The Byrd rule contains several “prongs.” For our purpose the relevant prong is that every provision in a reconciliation bill must directly affect federal spending or taxes, or be a “necessary term or condition” of another provision that directly affects spending or taxes. If a provision fails both of these tests, then it has to come out of the reconciliation bill unless you have 60 votes to “waive” the Byrd rule.

Insurance mandates fail both these tests. Changing the relative prices that insurers can charge different customers has no direct effect on the federal budget. And while you could argue that these mandates make the rest of a health care reform bill work better, that’s not the “necessary term or condition” test. To pass that test, you have to successfully argue that a spending or tax provision would no longer work if the insurance mandates dropped out of the bill. That’s just not the case. I think it’s a slam dunk that a guaranteed issue/renewal mandate, as well as community rating mandates, would violate the Byrd rule.

If the Senate Parliamentarian agrees with me, then you could not use the reconciliation process to do a “health insurance reform” bill.

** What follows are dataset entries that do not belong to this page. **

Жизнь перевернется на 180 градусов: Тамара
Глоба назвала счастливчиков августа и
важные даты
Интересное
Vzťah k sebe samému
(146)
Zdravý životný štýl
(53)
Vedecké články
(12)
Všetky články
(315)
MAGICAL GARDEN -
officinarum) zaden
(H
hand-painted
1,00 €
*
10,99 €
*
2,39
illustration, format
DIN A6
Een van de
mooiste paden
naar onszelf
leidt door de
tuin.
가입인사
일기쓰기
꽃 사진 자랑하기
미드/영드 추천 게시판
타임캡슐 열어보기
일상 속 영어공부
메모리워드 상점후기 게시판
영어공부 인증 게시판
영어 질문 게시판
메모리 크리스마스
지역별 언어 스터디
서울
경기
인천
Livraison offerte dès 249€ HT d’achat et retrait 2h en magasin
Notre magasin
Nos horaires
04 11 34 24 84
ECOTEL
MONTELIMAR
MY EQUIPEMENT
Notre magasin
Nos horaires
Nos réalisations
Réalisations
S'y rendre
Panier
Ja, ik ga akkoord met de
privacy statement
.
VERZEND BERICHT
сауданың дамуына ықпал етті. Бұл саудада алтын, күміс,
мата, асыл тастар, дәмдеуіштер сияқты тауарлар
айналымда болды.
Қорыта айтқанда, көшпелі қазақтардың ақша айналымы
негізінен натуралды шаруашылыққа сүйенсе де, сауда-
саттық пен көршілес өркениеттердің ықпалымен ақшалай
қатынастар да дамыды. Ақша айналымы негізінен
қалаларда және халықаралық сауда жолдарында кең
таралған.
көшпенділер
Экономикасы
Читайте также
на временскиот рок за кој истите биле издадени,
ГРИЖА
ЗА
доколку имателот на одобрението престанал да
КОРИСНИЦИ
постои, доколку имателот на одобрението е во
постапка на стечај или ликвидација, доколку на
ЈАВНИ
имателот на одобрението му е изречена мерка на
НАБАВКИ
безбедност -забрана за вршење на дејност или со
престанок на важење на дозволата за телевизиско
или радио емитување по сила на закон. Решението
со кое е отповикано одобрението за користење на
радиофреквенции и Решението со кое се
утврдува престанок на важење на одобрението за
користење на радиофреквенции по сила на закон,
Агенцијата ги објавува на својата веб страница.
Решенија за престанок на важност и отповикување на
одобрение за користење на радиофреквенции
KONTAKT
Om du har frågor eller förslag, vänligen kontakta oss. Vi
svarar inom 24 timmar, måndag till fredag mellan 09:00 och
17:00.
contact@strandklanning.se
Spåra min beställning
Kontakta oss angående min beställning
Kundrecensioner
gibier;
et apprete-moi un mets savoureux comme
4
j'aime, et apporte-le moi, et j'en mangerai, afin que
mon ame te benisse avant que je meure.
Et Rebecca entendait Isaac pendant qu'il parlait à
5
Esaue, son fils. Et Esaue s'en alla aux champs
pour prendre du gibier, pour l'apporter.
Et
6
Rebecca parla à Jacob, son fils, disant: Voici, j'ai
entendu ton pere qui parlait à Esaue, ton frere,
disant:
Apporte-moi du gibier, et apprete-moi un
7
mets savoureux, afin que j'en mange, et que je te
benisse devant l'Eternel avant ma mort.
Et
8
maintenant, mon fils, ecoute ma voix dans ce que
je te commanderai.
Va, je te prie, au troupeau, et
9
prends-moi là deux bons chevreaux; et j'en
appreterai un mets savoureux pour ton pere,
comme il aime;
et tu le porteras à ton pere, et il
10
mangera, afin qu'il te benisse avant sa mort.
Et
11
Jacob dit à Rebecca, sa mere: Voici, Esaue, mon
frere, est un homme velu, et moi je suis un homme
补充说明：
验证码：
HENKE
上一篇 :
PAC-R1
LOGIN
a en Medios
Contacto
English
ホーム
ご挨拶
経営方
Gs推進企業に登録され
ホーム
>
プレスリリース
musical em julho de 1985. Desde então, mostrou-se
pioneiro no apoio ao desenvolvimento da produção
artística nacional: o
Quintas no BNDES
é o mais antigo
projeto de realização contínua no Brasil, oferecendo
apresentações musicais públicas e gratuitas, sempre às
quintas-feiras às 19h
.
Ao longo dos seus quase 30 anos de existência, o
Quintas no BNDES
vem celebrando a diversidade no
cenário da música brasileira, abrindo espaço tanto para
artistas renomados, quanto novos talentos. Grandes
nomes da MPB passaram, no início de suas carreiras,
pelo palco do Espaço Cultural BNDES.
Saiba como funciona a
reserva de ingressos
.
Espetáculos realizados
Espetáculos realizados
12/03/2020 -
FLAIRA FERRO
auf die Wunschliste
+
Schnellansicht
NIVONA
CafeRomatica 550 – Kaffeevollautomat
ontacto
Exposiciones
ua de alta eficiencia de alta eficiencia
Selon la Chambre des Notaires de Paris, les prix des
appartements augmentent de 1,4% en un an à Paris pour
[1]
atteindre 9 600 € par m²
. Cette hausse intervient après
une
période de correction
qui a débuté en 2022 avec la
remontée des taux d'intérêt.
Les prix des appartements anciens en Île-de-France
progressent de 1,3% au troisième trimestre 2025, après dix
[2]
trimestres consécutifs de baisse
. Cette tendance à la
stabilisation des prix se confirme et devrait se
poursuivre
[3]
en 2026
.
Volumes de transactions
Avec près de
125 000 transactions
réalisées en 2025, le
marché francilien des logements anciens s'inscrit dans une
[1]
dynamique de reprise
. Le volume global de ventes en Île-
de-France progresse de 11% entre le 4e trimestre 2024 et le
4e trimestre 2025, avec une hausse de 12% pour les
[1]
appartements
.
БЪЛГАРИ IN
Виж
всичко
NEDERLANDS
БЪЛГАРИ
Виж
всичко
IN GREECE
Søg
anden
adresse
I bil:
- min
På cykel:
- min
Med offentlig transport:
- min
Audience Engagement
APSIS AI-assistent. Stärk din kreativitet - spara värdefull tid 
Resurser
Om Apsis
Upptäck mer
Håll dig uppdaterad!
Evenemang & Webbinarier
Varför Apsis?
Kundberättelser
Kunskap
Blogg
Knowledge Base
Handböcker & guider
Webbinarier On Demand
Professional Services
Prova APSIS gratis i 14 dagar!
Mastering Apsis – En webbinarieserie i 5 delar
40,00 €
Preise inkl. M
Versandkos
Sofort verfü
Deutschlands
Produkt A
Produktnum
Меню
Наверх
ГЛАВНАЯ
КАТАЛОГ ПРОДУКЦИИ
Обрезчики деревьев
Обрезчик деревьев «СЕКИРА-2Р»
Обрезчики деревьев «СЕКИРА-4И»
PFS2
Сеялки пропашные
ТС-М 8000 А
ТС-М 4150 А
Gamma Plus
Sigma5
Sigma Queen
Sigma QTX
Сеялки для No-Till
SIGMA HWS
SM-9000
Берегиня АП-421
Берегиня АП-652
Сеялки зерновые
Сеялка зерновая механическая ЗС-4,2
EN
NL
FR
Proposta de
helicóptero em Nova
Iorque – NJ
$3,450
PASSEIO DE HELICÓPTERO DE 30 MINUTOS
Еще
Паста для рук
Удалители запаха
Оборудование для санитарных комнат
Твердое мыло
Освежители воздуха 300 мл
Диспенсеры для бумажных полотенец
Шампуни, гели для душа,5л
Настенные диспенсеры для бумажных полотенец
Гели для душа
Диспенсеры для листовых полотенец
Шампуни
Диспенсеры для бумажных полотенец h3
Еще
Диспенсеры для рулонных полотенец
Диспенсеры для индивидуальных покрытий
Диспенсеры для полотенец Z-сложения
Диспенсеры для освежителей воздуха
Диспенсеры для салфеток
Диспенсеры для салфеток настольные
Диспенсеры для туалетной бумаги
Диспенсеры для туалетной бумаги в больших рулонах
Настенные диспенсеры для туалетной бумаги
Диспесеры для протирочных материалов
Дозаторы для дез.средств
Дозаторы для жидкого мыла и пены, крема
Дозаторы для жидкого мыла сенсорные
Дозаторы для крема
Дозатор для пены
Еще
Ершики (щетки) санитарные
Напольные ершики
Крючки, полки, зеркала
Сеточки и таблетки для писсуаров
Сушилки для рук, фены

And if you tried to enact a broader “health care reform” bill like the House Tri-Committee bill through reconciliation, those insurance mandates would drop out of the bill through the Byrd rule unless 60 Senators supported them.

To simplify, unless the Senate Parliamentarian has a radically new view (which I seriously doubt), you need 60 votes in the Senate to enact the health insurance reforms being championed by the President and Speaker this month. Reconciliation won’t let you pass them with just 51 votes in the Senate.

Conclusion

Other than the shift in communications strategy, I see no other signs of a change in strategy by the President or his team. They do not appear to be preparing for a health-insurance-only fallback bill.

I cannot see how one would make such a bill work in practice. You need the individual mandate, the subsidies, and offsets to make it work as a policy matter.

Even if you could make the policy work, going with a narrower insurance-only bill would not work through reconciliation, so you don’t buy yourself a big procedural benefit.

I disagree with those who say this is a new strategy. It’s a new message to try to sell the same strategy, and with the same desired policy outcome as we’ve seen over the past few months.